7.2.25

Fosco Mariani on Life

 A book with writing on it

AI-generated content may be incorrect.

An edition of Fosco Mariani “Secret Tibet” with debossed Mani mantras.

I stumbled across this passage a few years ago in Fosco Mariani’s “Secret Tibet” (1951) – one of the great accounts of travel in Tibet before the Chinese occupation. Very beautifully and without recall to superstition, it encapsulates the vedic idea of the individual human’s spirit as a fragment of the larger universal consciousness; I think it would make an excellent reading for a funeral.
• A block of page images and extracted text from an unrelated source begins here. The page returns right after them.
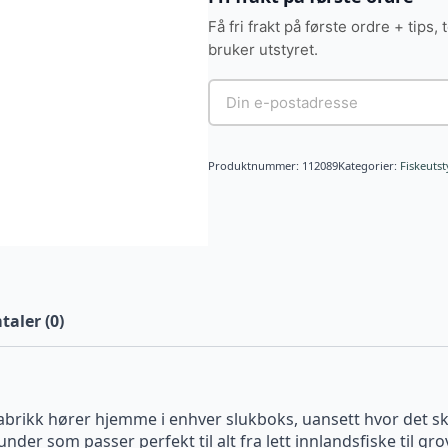
Få fri frakt på første ordre + tips, 
bruker utstyret.
Produktnummer:
112089
Kategorier:
Fiskeutst
aler (0)
abrikk hører hjemme i enhver slukboks, uansett hvor det sk
under som passer perfekt til alt fra lett innlandsfiske til grov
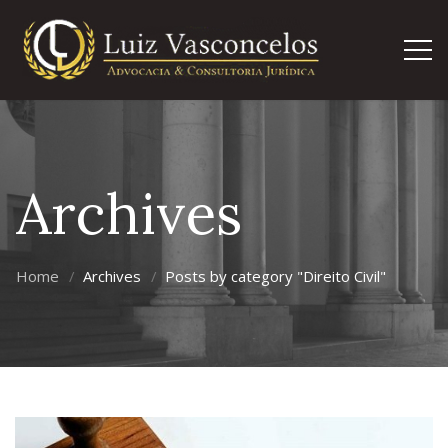
Archives
Home
Archives
Posts by category "Direito Civil"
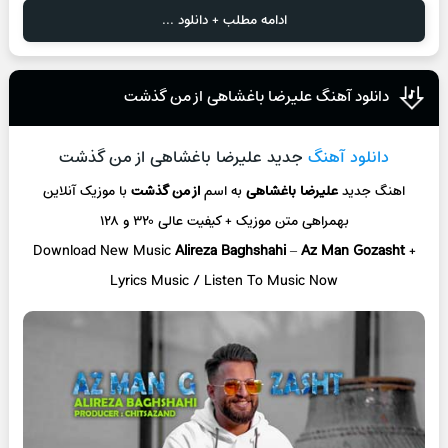
ادامه مطلب + دانلود ...
دانلود آهنگ علیرضا باغشاهی از من گذشت
دانلود آهنگ
جدید علیرضا باغشاهی از من گذشت
اهنگ جدید
علیرضا باغشاهی
به اسم
از من گذشت
با موزیک آنلاین
بهمراهی متن موزیک + کیفیت عالی ۳۲۰ و ۱۲۸
Download New Music
Alireza Baghshahi
–
Az Man Gozasht
+
Lyrics Music / Listen To Music Now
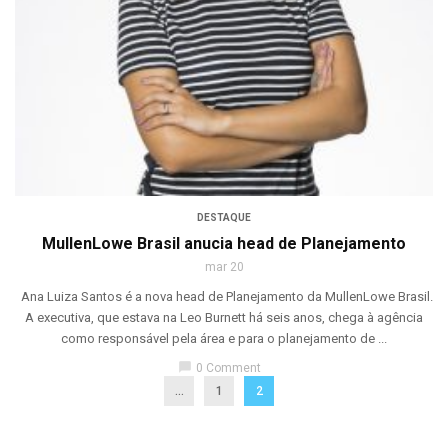
DESTAQUE
MullenLowe Brasil anucia head de Planejamento
mar 20
Ana Luiza Santos é a nova head de Planejamento da MullenLowe Brasil.
A executiva, que estava na Leo Burnett há seis anos, chega à agência
como responsável pela área e para o planejamento de ...
chat_bubble
0 Comment
...
1
2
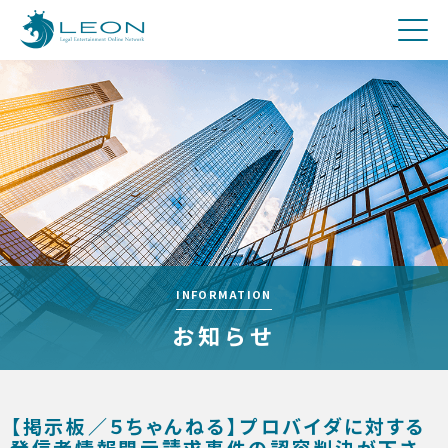
刑事
費用について
Q&A
お問合せ
メディア関係者の方へ
採用
INFORMATION
お知らせ
【掲示板／５ちゃんねる】プロバイダに対する
発信者情報開示請求事件の認容判決が下さ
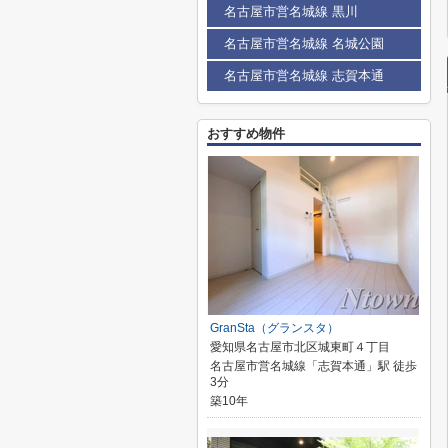
名古屋市営名城線 黒川
名古屋市営名城線 名城公園
名古屋市営名城線 志賀本通
おすすめ物件
GranSta（グランスタ）
愛知県名古屋市北区城東町４丁目
名古屋市営名城線「志賀本通」駅 徒歩
3分
築10年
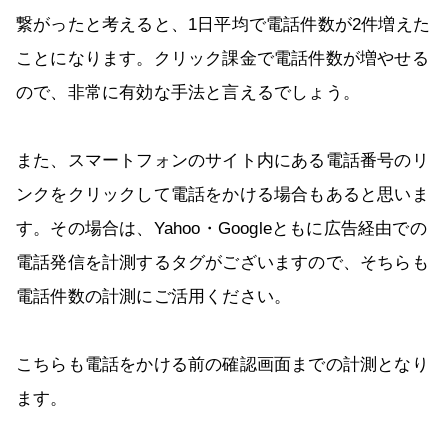
繋がったと考えると、1日平均で電話件数が2件増えた
ことになります。クリック課金で電話件数が増やせる
ので、非常に有効な手法と言えるでしょう。
また、スマートフォンのサイト内にある電話番号のリ
ンクをクリックして電話をかける場合もあると思いま
す。その場合は、Yahoo・Googleともに広告経由での
電話発信を計測するタグがございますので、そちらも
電話件数の計測にご活用ください。
こちらも電話をかける前の確認画面までの計測となり
ます。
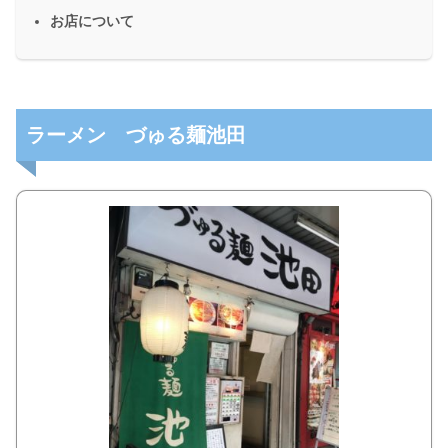
お店について
ラーメン づゅる麺池田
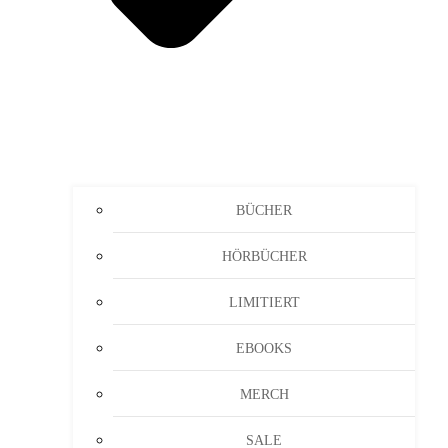
BÜCHER
HÖRBÜCHER
LIMITIERT
EBOOKS
MERCH
SALE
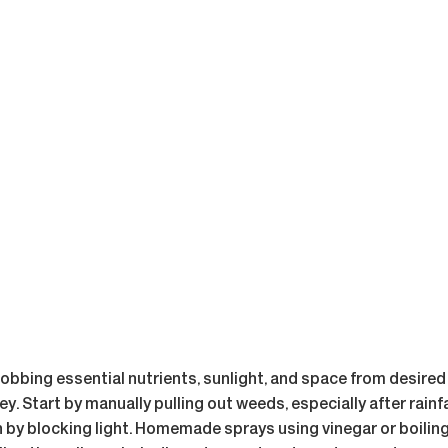
bbing essential nutrients, sunlight, and space from desired p
 Start by manually pulling out weeds, especially after rainfall
by blocking light. Homemade sprays using vinegar or boiling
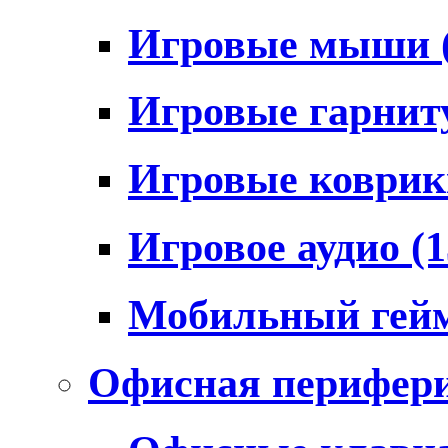
Игровые мыши
Игровые гарни
Игровые коври
Игровое аудио
(1
Мобильный гей
Офисная перифер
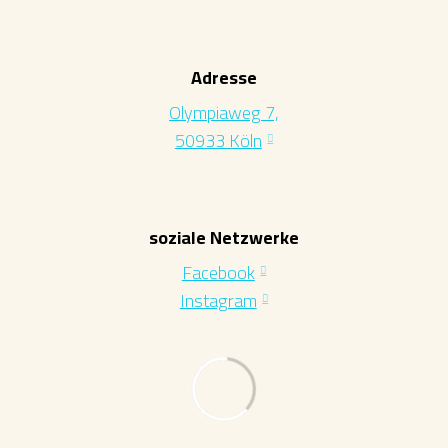
Adresse
Olympiaweg 7,
50933 Köln
soziale Netzwerke
Facebook
Instagram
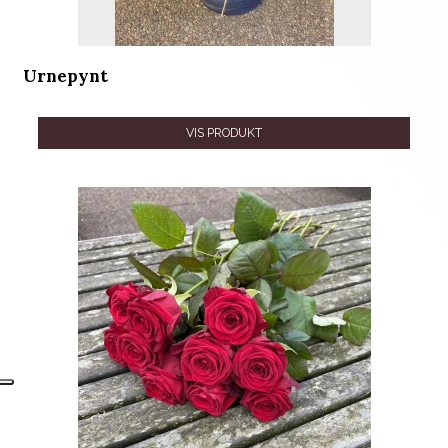
Urnepynt
VIS PRODUKT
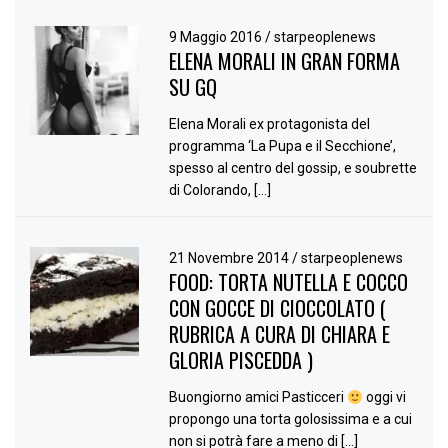
9 Maggio 2016
/
starpeoplenews
ELENA MORALI IN GRAN FORMA
SU GQ
Elena Morali ex protagonista del
programma ‘La Pupa e il Secchione’,
spesso al centro del gossip, e soubrette
di Colorando, […]
21 Novembre 2014
/
starpeoplenews
FOOD: TORTA NUTELLA E COCCO
CON GOCCE DI CIOCCOLATO (
RUBRICA A CURA DI CHIARA E
GLORIA PISCEDDA )
Buongiorno amici Pasticceri
oggi vi
propongo una torta golosissima e a cui
non si potrà fare a meno di […]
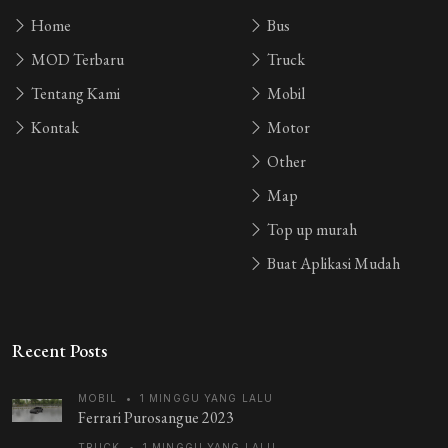
Home
Bus
MOD Terbaru
Truck
Tentang Kami
Mobil
Kontak
Motor
Other
Map
Top up murah
Buat Aplikasi Mudah
Recent Posts
MOBIL
•
1 MINGGU YANG LALU
Ferrari Purosangue 2023
TRUCK
•
1 MINGGU YANG LALU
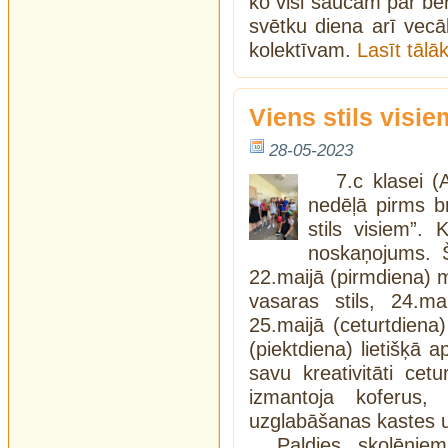
ko visi saucam par bēr
svētku diena arī vec
kolektīvam.
Lasīt tāl
Viens stils visie
28-05-2023
7.c klasei (
nedēļā pirms br
stils visiem”. 
noskaņojums. 
22.maijā (pirmdiena) m
vasaras stils, 24.ma
25.maijā (ceturtdien
(piektdiena) lietišķā a
savu kreativitāti cet
izmantoja koferus
uzglabāšanas kastes 
Paldies skolēnie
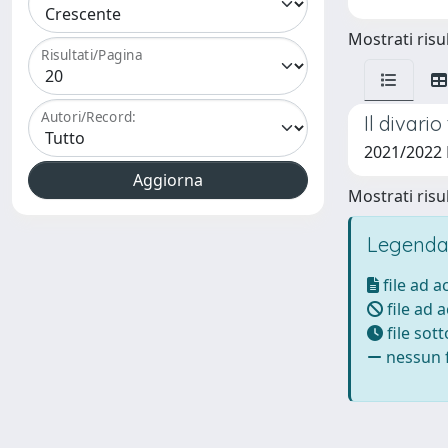
Mostrati risul
Risultati/Pagina
Autori/Record:
Il divari
2021/2022
Mostrati risul
Legenda
file ad 
file ad 
file sot
nessun f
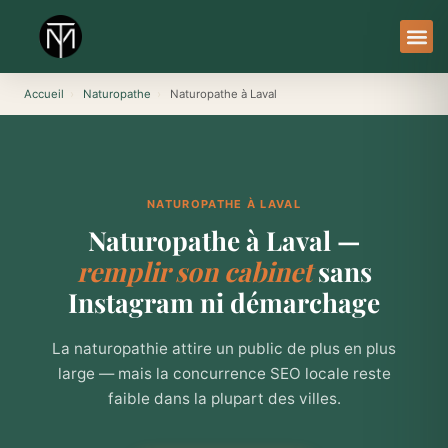
Aller
au
contenu
À Pro
Le Ser
Accueil
›
Naturopathe
›
Naturopathe à Laval
NATUROPATHE À LAVAL
Naturopathe à Laval —
remplir son cabinet
sans
Instagram ni démarchage
La naturopathie attire un public de plus en plus
large — mais la concurrence SEO locale reste
faible dans la plupart des villes.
Running water reminds one strangely of human life. It first emerges so thin and small and devoid of strength. In its infancy it runs sparkling through meadows, among flowers and shining stones. Then the waters gain in weight and vigour and rush downhill; their youth is bold and happy, a time of singing and dancing in the sun, celebrating noisy marriages with tributaries, forming crazy little waterfalls and exultant little lakes. All is joy and high spirits. But gradually the slope diminishes, and the stream grows and becomes a river; youth turns into manhood. Its course is now more regular; it no longer runs crazily, but has become sensible and strong. It is less beautiful, but has become useful to agriculture and industry. What makes it attractive now is its calm, serene maturity. Enthusiasm, love, passion, beauty, have given way to quiet, useful purposefulness. At last it imperceptibly approaches the estuary; the lagoon-like expanses, the sadness and sweetness of old age. Then it once more mixes with the original waters.